Goal
Format the listing below as a Markdown table with two columns, Row and Line, one row per line and no blank lines. Leave the pictures out.

Extracted information

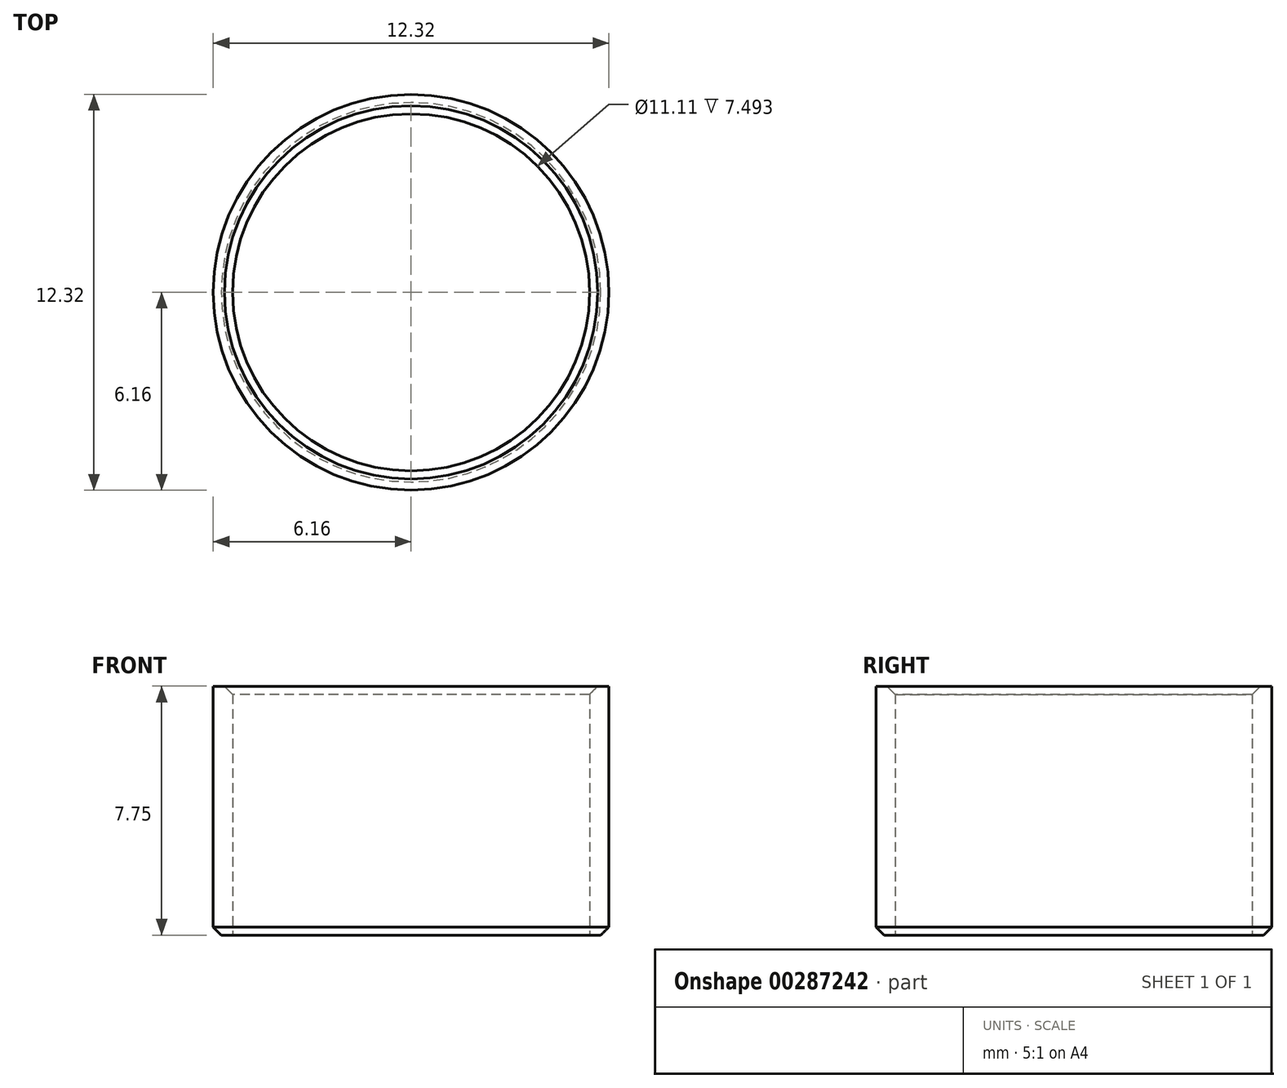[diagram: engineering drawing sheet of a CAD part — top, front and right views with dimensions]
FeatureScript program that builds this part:
annotation { "Feature Type Name" : "Feature", "Feature Type Description" : "" }
export const myFeature = defineFeature(function(context is Context, id is Id, definition is map)
    precondition{}
    {
        {
            var Q0;
            Q0=qCreatedBy(makeId("Top.planeOp"),FACE);
            var sketch = newSketch(context, id + "F0", { "sketchPlane" : qUnion([Q0])});
            skCircle(sketch, "E0", {"center": v(0, 0) * mm, "radius": 5.56 * mm});
            skCircle(sketch, "E1", {"center": v(0, 0) * mm, "radius": 6.16 * mm});
            skSolve(sketch);
        }
        {
            var Q0;
            Q0=makeQuery(id+"F0.imprint","IMPRINT",FACE,{"disambiguationData":[TD([[makeQuery(id+"F0.imprint","IMPRINT",EDGE,{"derivedFrom":sQuery(id+"F0.wireOp",EDGE,"E0")}),-1.0]])]});
            extrude(context, id + "F1", {"entities" : qUnion([Q0]), "depth" : 7.75 * mm, "offsetDistance" : 25 * mm});
        }
        {
            var Q0;
            Q0=makeQuery(id+"F1.opExtrude","CAP_EDGE",EDGE,{"disambiguationData":[OSD([sQuery(id+"F0.wireOp",EDGE,"E1")])],"isStart":true});
            var Q1;
            Q1=makeQuery(id+"F1.opExtrude","CAP_EDGE",EDGE,{"disambiguationData":[OSD([sQuery(id+"F0.wireOp",EDGE,"E0")])],"isStart":false});
            chamfer(context, id + "F2", {"entities" : qUnion([Q0, Q1]), "width" : 0.25 * mm, "tangentPropagation" : true});
        }
    });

Written answer
| Row | Line |
|---|---|
| 1 | [diagram: engineering drawing sheet of a CAD part — top, front and right views with dimensions] |
| 2 | FeatureScript program that builds this part: |
| 3 | annotation { "Feature Type Name" : "Feature", "Feature Type Description" : "" } |
| 4 | export const myFeature = defineFeature(function(context is Context, id is Id, definition is map) |
| 5 |     precondition{} |
| 6 |     { |
| 7 |         { |
| 8 |             var Q0; |
| 9 |             Q0=qCreatedBy(makeId("Top.planeOp"),FACE); |
| 10 |             var sketch = newSketch(context, id + "F0", { "sketchPlane" : qUnion([Q0])}); |
| 11 |             skCircle(sketch, "E0", {"center": v(0, 0) * mm, "radius": 5.56 * mm}); |
| 12 |             skCircle(sketch, "E1", {"center": v(0, 0) * mm, "radius": 6.16 * mm}); |
| 13 |             skSolve(sketch); |
| 14 |         } |
| 15 |         { |
| 16 |             var Q0; |
| 17 |             Q0=makeQuery(id+"F0.imprint","IMPRINT",FACE,{"disambiguationData":[TD([[makeQuery(id+"F0.imprint","IMPRINT",EDGE,{"derivedFrom":sQuery(id+"F0.wireOp",EDGE,"E0")}),-1.0]])]}); |
| 18 |             extrude(context, id + "F1", {"entities" : qUnion([Q0]), "depth" : 7.75 * mm, "offsetDistance" : 25 * mm}); |
| 19 |         } |
| 20 |         { |
| 21 |             var Q0; |
| 22 |             Q0=makeQuery(id+"F1.opExtrude","CAP_EDGE",EDGE,{"disambiguationData":[OSD([sQuery(id+"F0.wireOp",EDGE,"E1")])],"isStart":true}); |
| 23 |             var Q1; |
| 24 |             Q1=makeQuery(id+"F1.opExtrude","CAP_EDGE",EDGE,{"disambiguationData":[OSD([sQuery(id+"F0.wireOp",EDGE,"E0")])],"isStart":false}); |
| 25 |             chamfer(context, id + "F2", {"entities" : qUnion([Q0, Q1]), "width" : 0.25 * mm, "tangentPropagation" : true}); |
| 26 |         } |
| 27 |     }); |